**Aufgabe 1**
Wandle die Zeilen der Datensätze in eine JSON-Liste von Zeichenketten um, eine Zeichenkette je Zeile und ohne Leerzeilen. Beginne mit der Zeile, die "Feel free to" enthält, und gehe einschließlich bis zum Ende der Datensätze.

----

Das schicke, transparente Mini-Flightcase des Groovemaster V3 MP4 ist zunächst ein echter Blickfang. Beim Aufmachen stellt sich aber schnell heraus, dass das Case zwar schön anzusehen, aber leider nicht besonders praktisch ist. Den Deckel muss man nämlich nach dem Öffnen festhalten, da dieser ansonsten von selbst wieder zufällt. Die beiden Plastik-Schalen, in denen die Systeme gebettet sind, sind zwar etwas weich, aber die Nadeln der beiden Tonabnehmer werden beim Transport durch die praktischen Schutzkappen aus Kunststoff geschützt. Mal ganz abgesehen davon, dass die Stantons ja nicht fürs Club-Hopping, sondern zur stationären Installation vorgesehen sind. 
Ein zweiter Blick offenbart, dass die beiden Tonabnehmer sauber verarbeitet und lackiert sind. Ähnlich wie bei der Concorde-Serie von Ortofon sind die Griffe der Stanton-Tonabnehmer ziemlich glatt und rutschig. Der leicht hervorstehende Stanton-Schriftzug verleiht dem Ganzen zwar etwas Grip, dennoch ist nicht ausgeschlossen, dass einem der Tonabnehmer aus den Fingern rutscht. 
Die vier Kontakte sind vergoldet, verfügen über einen recht großen Durchmesser und eine abgerundete Oberfläche. Das sorgt für eine bestmögliche Verbindung zu den Anschlüssen des Tonarms. Hier gibt es nichts zu meckern. Der Nadelträger des Systems ist ziemlich dick und somit ideal vor Umknicken bei versehentlicher Überbeanspruchung (z. B. Nadel fällt auf die Slipmat) geschützt. Sehr gut gefällt mir auch die hellrote Markierung der Nadelspitze. So ist ein exaktes Absetzen auf der Platte nach Augenmaß überhaupt kein Problem. 
Der Test mit der Justier-Schablone verrät, dass der Überhang mit knapp 53 mm nicht ideal auf Technics-Laufwerke (Überhang 52 mm) abgestimmt ist. Bei anderen Plattenspielern kann dies aber durchaus der Idealwert sein. In diesem Zusammenhang möchte ich noch auf den ausführlichen Beipackzettel hinweisen, der Informationen zur korrekten Montage und sämtliche relevanten technischen Daten enthält.

----

**Aufgabe 2**
Welchen Überhang haben Technics-Laufwerke laut dem Textauszug über die Stanton-Tonabnehmer?

**Die Datensätze**

----

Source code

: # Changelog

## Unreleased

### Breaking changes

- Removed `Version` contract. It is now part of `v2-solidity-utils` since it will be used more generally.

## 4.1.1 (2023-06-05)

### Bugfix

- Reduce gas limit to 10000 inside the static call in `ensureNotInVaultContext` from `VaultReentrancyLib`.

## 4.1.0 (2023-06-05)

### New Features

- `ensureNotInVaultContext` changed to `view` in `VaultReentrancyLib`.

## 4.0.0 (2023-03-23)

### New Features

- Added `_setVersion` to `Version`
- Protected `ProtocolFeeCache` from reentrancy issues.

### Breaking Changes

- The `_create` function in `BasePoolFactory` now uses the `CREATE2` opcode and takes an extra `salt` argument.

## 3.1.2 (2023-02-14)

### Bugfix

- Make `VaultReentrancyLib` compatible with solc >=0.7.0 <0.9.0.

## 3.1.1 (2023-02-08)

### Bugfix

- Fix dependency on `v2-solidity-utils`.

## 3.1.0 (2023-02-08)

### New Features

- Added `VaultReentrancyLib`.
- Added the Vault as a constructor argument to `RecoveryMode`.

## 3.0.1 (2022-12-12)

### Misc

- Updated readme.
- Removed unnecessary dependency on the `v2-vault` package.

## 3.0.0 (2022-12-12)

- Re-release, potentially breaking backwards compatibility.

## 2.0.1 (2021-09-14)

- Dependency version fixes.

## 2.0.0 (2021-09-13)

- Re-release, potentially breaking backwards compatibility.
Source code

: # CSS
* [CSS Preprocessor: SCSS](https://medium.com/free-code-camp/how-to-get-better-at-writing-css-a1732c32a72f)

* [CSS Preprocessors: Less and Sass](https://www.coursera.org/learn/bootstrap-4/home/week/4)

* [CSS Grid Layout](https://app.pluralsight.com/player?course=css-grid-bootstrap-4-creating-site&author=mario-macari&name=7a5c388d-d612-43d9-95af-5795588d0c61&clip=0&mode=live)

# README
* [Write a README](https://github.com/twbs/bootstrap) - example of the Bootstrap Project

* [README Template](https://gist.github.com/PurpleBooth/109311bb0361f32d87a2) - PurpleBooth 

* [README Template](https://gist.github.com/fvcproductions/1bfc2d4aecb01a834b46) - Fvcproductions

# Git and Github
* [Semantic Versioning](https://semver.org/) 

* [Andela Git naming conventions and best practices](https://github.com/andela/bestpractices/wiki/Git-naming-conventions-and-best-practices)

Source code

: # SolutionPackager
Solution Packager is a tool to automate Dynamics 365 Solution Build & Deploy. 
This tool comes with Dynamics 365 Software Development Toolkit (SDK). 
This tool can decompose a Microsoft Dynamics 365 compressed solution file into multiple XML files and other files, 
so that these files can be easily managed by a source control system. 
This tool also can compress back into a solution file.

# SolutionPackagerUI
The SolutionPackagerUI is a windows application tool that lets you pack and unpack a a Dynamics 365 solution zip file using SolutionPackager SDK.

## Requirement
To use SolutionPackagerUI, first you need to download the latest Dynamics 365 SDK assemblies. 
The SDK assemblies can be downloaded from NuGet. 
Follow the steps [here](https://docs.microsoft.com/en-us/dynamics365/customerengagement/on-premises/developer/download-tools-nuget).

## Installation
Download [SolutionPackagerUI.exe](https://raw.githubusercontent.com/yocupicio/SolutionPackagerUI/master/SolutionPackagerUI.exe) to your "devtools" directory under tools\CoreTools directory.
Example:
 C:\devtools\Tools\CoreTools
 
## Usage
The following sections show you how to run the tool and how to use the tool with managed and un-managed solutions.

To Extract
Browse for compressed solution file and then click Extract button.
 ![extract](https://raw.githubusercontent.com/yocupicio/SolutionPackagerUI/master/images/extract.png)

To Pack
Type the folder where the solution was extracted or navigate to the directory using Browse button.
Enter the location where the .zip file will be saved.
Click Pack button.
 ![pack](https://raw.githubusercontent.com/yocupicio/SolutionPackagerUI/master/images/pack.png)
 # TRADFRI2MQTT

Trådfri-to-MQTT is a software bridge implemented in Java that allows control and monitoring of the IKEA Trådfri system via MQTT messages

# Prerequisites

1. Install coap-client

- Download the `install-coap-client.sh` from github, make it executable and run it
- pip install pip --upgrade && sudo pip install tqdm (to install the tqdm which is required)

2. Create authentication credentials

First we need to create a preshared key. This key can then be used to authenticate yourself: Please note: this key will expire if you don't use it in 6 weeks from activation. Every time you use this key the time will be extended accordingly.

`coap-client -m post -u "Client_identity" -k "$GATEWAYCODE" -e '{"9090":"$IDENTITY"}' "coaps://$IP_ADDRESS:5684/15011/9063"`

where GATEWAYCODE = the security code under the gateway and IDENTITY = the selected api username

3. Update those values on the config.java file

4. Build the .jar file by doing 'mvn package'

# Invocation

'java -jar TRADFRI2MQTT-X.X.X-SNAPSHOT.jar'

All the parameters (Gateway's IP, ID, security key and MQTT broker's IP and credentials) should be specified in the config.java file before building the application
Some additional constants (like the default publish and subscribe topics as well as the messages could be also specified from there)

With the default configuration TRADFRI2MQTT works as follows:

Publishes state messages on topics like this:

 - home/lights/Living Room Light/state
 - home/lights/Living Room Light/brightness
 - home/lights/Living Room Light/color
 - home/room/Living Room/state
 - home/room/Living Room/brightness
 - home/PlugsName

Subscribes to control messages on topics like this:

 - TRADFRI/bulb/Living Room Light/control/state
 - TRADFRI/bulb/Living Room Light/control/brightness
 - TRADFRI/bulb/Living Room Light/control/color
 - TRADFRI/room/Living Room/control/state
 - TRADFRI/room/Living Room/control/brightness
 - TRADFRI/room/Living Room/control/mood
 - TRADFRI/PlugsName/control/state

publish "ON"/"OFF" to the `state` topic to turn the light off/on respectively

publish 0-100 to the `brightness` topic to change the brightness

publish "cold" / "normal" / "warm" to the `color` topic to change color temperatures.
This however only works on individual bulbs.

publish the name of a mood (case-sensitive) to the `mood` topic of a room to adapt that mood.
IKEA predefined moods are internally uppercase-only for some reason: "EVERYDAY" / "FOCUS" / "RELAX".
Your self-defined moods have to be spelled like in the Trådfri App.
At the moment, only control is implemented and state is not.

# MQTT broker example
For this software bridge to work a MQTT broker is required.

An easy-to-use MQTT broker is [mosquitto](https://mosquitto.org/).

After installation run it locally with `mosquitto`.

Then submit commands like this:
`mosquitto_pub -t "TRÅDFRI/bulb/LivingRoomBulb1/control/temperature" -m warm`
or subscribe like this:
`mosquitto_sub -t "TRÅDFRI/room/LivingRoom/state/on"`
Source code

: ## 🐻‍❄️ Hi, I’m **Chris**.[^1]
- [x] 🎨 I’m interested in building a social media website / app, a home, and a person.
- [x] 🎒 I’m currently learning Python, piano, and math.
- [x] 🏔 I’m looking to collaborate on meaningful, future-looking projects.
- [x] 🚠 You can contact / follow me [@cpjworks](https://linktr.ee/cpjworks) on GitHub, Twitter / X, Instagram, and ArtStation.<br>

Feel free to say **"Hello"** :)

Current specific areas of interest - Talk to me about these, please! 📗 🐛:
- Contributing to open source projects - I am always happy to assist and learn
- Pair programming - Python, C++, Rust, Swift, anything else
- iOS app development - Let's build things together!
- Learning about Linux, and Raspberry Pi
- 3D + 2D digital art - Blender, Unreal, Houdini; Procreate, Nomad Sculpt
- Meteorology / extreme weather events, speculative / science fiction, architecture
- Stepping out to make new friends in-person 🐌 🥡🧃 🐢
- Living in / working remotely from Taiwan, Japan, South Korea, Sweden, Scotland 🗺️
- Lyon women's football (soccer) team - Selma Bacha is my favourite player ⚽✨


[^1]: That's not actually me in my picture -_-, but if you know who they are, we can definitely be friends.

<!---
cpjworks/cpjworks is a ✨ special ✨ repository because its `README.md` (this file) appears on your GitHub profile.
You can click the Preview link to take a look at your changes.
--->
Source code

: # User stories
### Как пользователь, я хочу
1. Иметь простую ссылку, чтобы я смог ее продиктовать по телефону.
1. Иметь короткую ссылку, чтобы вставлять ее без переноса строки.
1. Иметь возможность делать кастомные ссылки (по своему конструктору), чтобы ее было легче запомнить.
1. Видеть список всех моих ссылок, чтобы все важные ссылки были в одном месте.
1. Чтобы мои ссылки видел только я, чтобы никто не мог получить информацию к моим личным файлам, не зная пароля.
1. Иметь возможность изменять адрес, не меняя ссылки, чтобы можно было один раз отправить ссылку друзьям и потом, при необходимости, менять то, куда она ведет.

----

**Erwartete Ausgabe 1**
[
  "Feel free to say **\"Hello\"** :)",
  "Current specific areas of interest - Talk to me about these, please! 📗 🐛:",
  "- Contributing to open source projects - I am always happy to assist and learn",
  "- Pair programming - Python, C++, Rust, Swift, anything else",
  "- iOS app development - Let's build things together!",
  "- Learning about Linux, and Raspberry Pi",
  "- 3D + 2D digital art - Blender, Unreal, Houdini; Procreate, Nomad Sculpt",
  "- Meteorology / extreme weather events, speculative / science fiction, architecture",
  "- Stepping out to make new friends in-person 🐌 🥡🧃 🐢",
  "- Living in / working remotely from Taiwan, Japan, South Korea, Sweden, Scotland 🗺️",
  "- Lyon women's football (soccer) team - Selma Bacha is my favourite player ⚽✨",
  "[^1]: That's not actually me in my picture -_-, but if you know who they are, we can definitely be friends.",
  "<!---",
  "cpjworks/cpjworks is a ✨ special ✨ repository because its `README.md` (this file) appears on your GitHub profile.",
  "You can click the Preview link to take a look at your changes.",
  "--->",
  "Source code",
  ": # User stories",
  "### Как пользователь, я хочу",
  "1. Иметь простую ссылку, чтобы я смог ее продиктовать по телефону.",
  "1. Иметь короткую ссылку, чтобы вставлять ее без переноса строки.",
  "1. Иметь возможность делать кастомные ссылки (по своему конструктору), чтобы ее было легче запомнить.",
  "1. Видеть список всех моих ссылок, чтобы все важные ссылки были в одном месте.",
  "1. Чтобы мои ссылки видел только я, чтобы никто не мог получить информацию к моим личным файлам, не зная пароля.",
  "1. Иметь возможность изменять адрес, не меняя ссылки, чтобы можно было один раз отправить ссылку друзьям и потом, при необходимости, менять то, куда она ведет."
]

**Erwartete Ausgabe 2**
52 mm.